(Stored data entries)
· · · · · · ·
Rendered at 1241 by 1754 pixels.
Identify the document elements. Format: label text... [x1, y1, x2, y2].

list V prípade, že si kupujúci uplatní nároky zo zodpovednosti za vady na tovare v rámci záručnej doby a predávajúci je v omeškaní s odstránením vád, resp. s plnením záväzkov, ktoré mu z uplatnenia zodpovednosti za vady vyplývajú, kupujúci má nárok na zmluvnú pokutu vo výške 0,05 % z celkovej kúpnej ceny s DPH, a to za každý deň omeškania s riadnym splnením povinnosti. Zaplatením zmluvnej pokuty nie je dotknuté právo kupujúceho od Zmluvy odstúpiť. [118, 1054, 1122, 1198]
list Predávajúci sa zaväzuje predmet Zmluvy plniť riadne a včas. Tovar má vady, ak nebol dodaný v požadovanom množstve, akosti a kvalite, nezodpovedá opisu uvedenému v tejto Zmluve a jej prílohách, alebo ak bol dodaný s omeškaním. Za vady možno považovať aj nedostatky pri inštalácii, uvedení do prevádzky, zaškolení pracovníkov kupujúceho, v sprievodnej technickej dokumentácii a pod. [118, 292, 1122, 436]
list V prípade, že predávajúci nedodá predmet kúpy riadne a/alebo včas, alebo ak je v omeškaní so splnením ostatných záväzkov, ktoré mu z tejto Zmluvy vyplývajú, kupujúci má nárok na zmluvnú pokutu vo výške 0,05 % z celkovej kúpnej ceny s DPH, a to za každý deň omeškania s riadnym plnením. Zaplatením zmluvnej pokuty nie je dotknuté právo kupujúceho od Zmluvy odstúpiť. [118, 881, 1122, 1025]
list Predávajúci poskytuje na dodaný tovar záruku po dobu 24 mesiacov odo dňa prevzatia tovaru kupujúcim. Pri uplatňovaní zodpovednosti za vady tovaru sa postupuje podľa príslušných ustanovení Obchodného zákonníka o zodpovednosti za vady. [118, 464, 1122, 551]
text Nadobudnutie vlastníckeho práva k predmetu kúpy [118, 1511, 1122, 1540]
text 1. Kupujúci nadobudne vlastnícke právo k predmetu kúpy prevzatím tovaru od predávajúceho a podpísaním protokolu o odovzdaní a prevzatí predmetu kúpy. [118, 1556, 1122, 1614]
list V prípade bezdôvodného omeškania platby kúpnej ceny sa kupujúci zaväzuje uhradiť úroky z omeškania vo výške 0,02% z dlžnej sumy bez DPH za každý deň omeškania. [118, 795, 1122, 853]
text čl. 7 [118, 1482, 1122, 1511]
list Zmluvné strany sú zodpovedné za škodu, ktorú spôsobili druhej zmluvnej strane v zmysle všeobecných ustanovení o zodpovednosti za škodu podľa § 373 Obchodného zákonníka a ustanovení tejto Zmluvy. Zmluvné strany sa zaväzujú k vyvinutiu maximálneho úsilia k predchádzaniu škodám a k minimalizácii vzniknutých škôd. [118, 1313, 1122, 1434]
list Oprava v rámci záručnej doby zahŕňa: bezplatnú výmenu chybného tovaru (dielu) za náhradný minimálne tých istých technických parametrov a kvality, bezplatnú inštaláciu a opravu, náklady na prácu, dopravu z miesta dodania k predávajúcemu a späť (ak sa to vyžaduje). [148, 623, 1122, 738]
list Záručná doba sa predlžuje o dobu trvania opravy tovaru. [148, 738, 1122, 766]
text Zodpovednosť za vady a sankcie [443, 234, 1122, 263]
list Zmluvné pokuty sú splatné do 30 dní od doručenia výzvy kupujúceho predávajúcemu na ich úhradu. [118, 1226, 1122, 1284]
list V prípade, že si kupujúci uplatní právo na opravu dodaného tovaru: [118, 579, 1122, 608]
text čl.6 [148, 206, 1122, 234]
· · · · · · ·
Problem to work on: Could you transcribe every record above exactly as it appears?

Answer space:
Rendered at 1241 by 1754 pixels.
Identify the document elements. Format: label text... [x1, y1, x2, y2].

list V prípade, že si kupujúci uplatní nároky zo zodpovednosti za vady na tovare v rámci záručnej doby a predávajúci je v omeškaní s odstránením vád, resp. s plnením záväzkov, ktoré mu z uplatnenia zodpovednosti za vady vyplývajú, kupujúci má nárok na zmluvnú pokutu vo výške 0,05 % z celkovej kúpnej ceny s DPH, a to za každý deň omeškania s riadnym splnením povinnosti. Zaplatením zmluvnej pokuty nie je dotknuté právo kupujúceho od Zmluvy odstúpiť. [118, 1054, 1122, 1198]
list Predávajúci sa zaväzuje predmet Zmluvy plniť riadne a včas. Tovar má vady, ak nebol dodaný v požadovanom množstve, akosti a kvalite, nezodpovedá opisu uvedenému v tejto Zmluve a jej prílohách, alebo ak bol dodaný s omeškaním. Za vady možno považovať aj nedostatky pri inštalácii, uvedení do prevádzky, zaškolení pracovníkov kupujúceho, v sprievodnej technickej dokumentácii a pod. [118, 292, 1122, 436]
list V prípade, že predávajúci nedodá predmet kúpy riadne a/alebo včas, alebo ak je v omeškaní so splnením ostatných záväzkov, ktoré mu z tejto Zmluvy vyplývajú, kupujúci má nárok na zmluvnú pokutu vo výške 0,05 % z celkovej kúpnej ceny s DPH, a to za každý deň omeškania s riadnym plnením. Zaplatením zmluvnej pokuty nie je dotknuté právo kupujúceho od Zmluvy odstúpiť. [118, 881, 1122, 1025]
list Predávajúci poskytuje na dodaný tovar záruku po dobu 24 mesiacov odo dňa prevzatia tovaru kupujúcim. Pri uplatňovaní zodpovednosti za vady tovaru sa postupuje podľa príslušných ustanovení Obchodného zákonníka o zodpovednosti za vady. [118, 464, 1122, 551]
text Nadobudnutie vlastníckeho práva k predmetu kúpy [118, 1511, 1122, 1540]
text 1. Kupujúci nadobudne vlastnícke právo k predmetu kúpy prevzatím tovaru od predávajúceho a podpísaním protokolu o odovzdaní a prevzatí predmetu kúpy. [118, 1556, 1122, 1614]
list V prípade bezdôvodného omeškania platby kúpnej ceny sa kupujúci zaväzuje uhradiť úroky z omeškania vo výške 0,02% z dlžnej sumy bez DPH za každý deň omeškania. [118, 795, 1122, 853]
text čl. 7 [118, 1482, 1122, 1511]
list Zmluvné strany sú zodpovedné za škodu, ktorú spôsobili druhej zmluvnej strane v zmysle všeobecných ustanovení o zodpovednosti za škodu podľa § 373 Obchodného zákonníka a ustanovení tejto Zmluvy. Zmluvné strany sa zaväzujú k vyvinutiu maximálneho úsilia k predchádzaniu škodám a k minimalizácii vzniknutých škôd. [118, 1313, 1122, 1434]
list Oprava v rámci záručnej doby zahŕňa: bezplatnú výmenu chybného tovaru (dielu) za náhradný minimálne tých istých technických parametrov a kvality, bezplatnú inštaláciu a opravu, náklady na prácu, dopravu z miesta dodania k predávajúcemu a späť (ak sa to vyžaduje). [148, 623, 1122, 738]
list Záručná doba sa predlžuje o dobu trvania opravy tovaru. [148, 738, 1122, 766]
text Zodpovednosť za vady a sankcie [443, 234, 1122, 263]
list Zmluvné pokuty sú splatné do 30 dní od doručenia výzvy kupujúceho predávajúcemu na ich úhradu. [118, 1226, 1122, 1284]
list V prípade, že si kupujúci uplatní právo na opravu dodaného tovaru: [118, 579, 1122, 608]
text čl.6 [148, 206, 1122, 234]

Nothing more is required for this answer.